Gene expression of bacterial cells varies as a function of many parameters, including the growth medium. The medium we chose for cell cultivation in this study was TSY containing 10% glycerol. TSY is a rich medium suitable for growth of most non-fastidious microorganisms. It should be noted that TSY+10% glycerol may not be an optimum medium for all test microorganisms, as media effects can alter the results of spaceflight experiments (Wilson et al., 2008).
Optimum preservation of labile macromolecules for subsequent -omics studies is a high priority for spaceflight experiments. In prior testing we attempted to use the product RNAlater™ II (Life Technologies, Carlsbad, CA) as a preservative, but found that its addition provoked extensive cell lysis of B. subtilis and S. aureus cultures (data not shown). In the present study, glycerol was added directly to TSY as a cryoprotectant to preserve the viability of cultures to freezing and thawing. In the prior BRIC-18 and BRIC-21 experiments, we observed that cells retained essentially complete viability upon freezing and thawing in TSY+10% glycerol, and furthermore that total RNA extracted from these samples exhibited high RNA Integrity Number (RIN) values of 9.5–10.0 (Morrison, Fajardo-Cavazos, Nicholson, manuscript in preparation).

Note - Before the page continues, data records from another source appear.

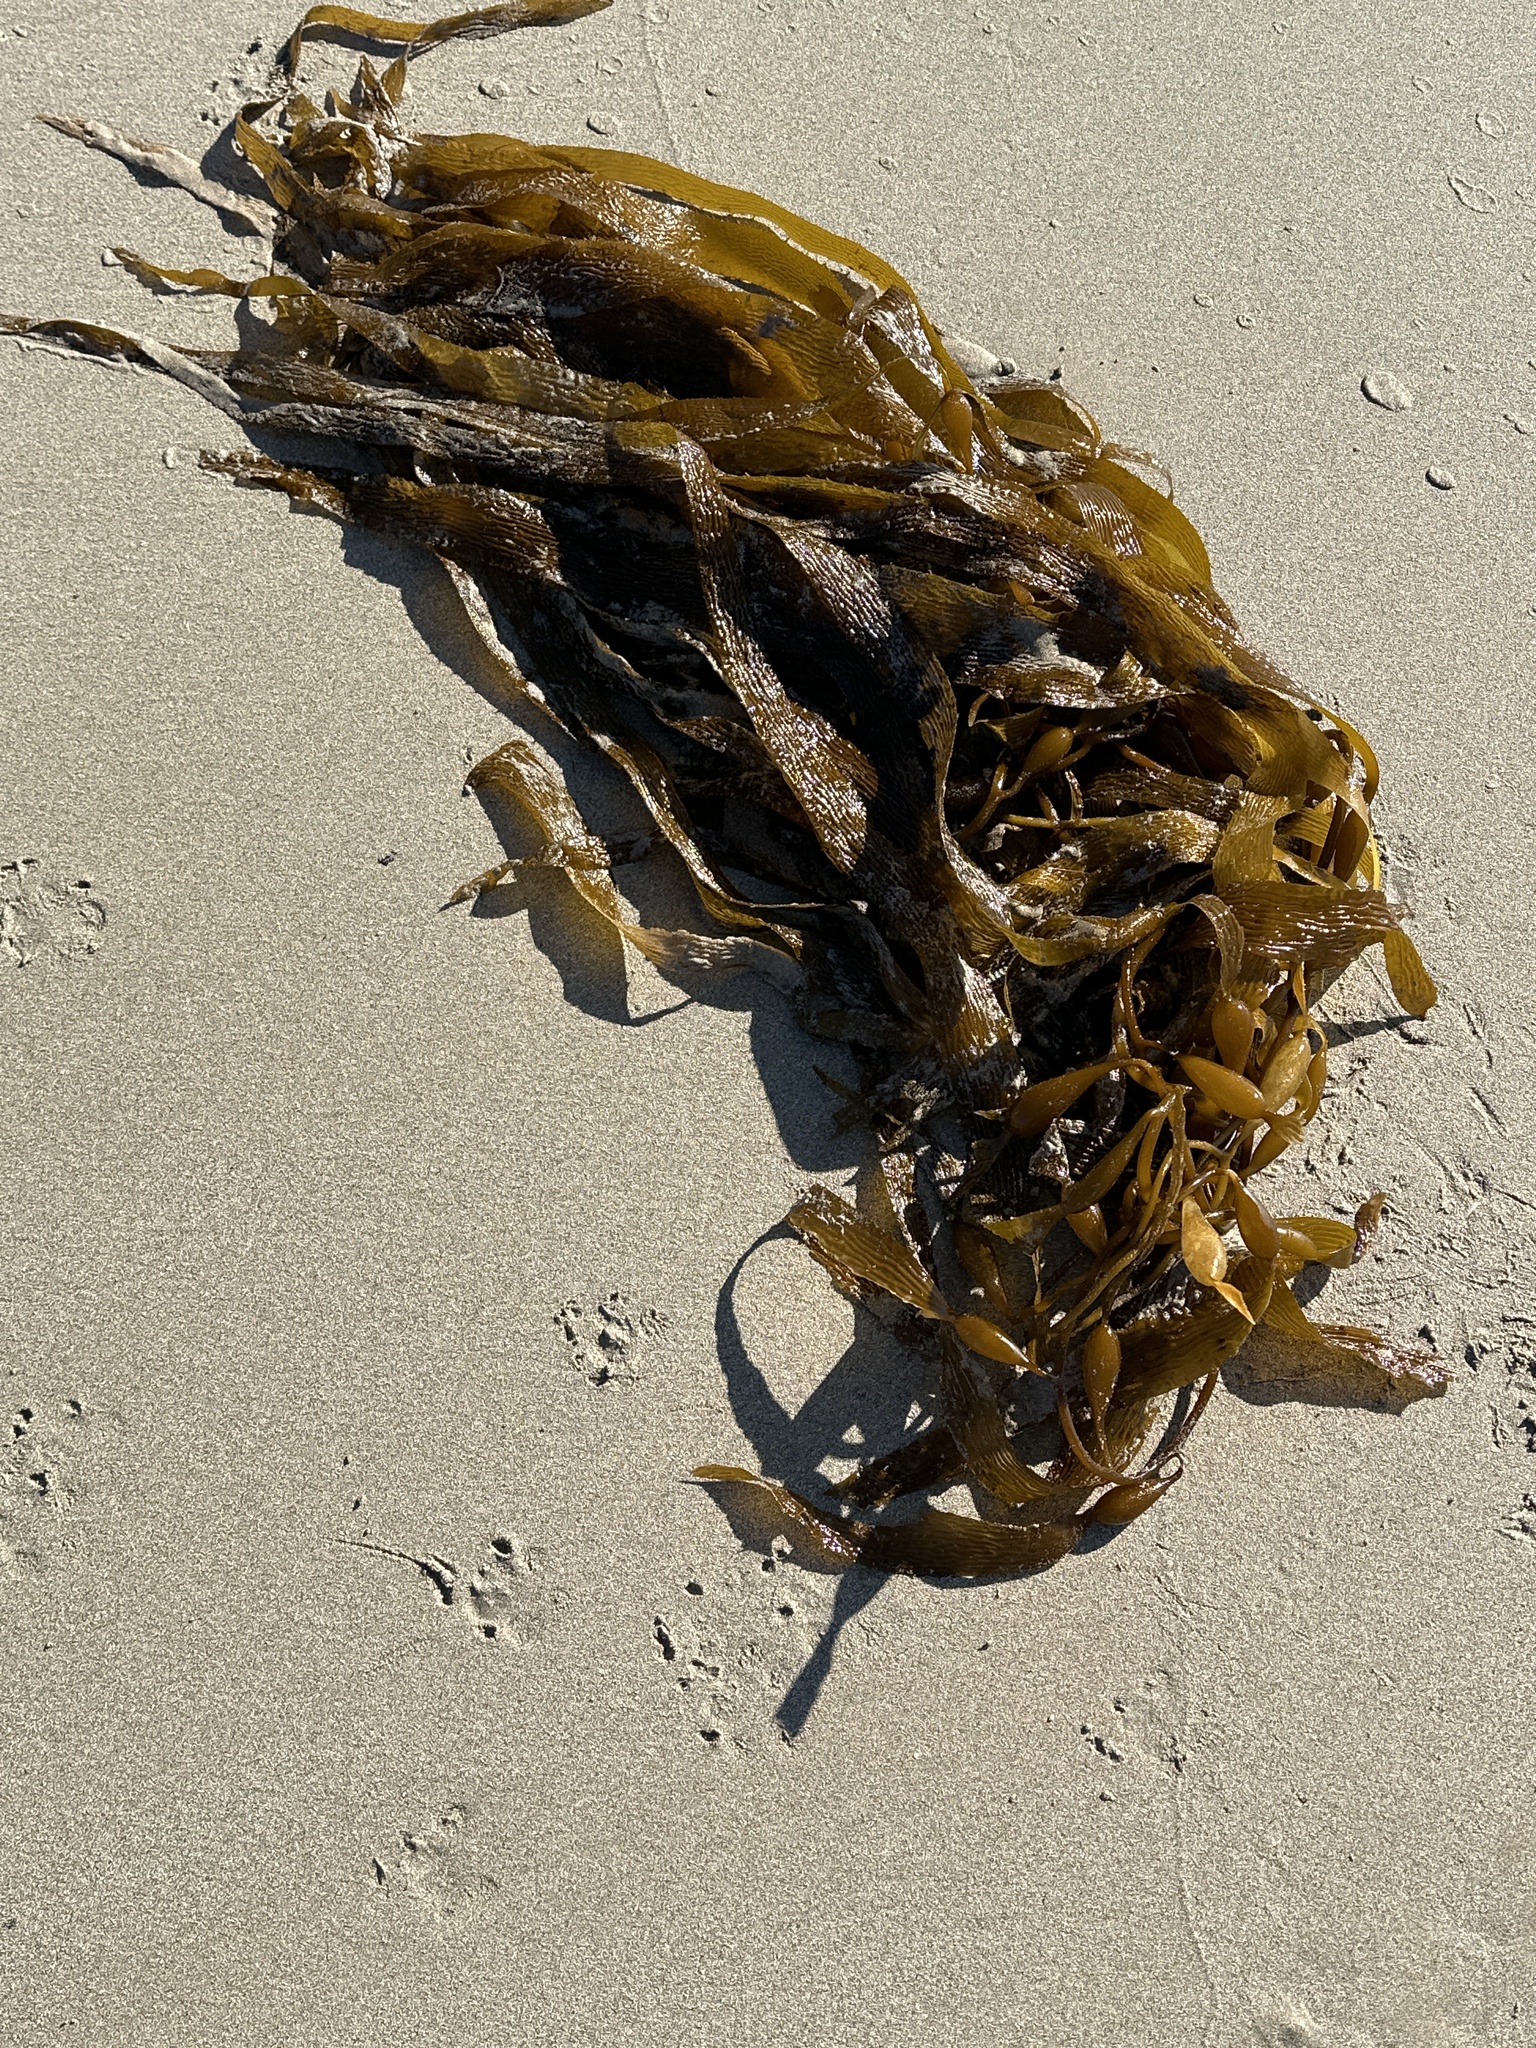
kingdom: Chromista
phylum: Ochrophyta
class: Phaeophyceae
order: Laminariales
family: Laminariaceae
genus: Macrocystis
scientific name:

In conclusion, understanding the “spaceflight syndrome” in microbial systems will require performance of experiments in the human spaceflight environment and comparison of the results among different organisms. Standardization of hardware and protocols for conducting spaceflight experiments is therefore considered of high importance to reduce extraneous variables and enhance reliability for cross-experiment comparisons in -omics experiments.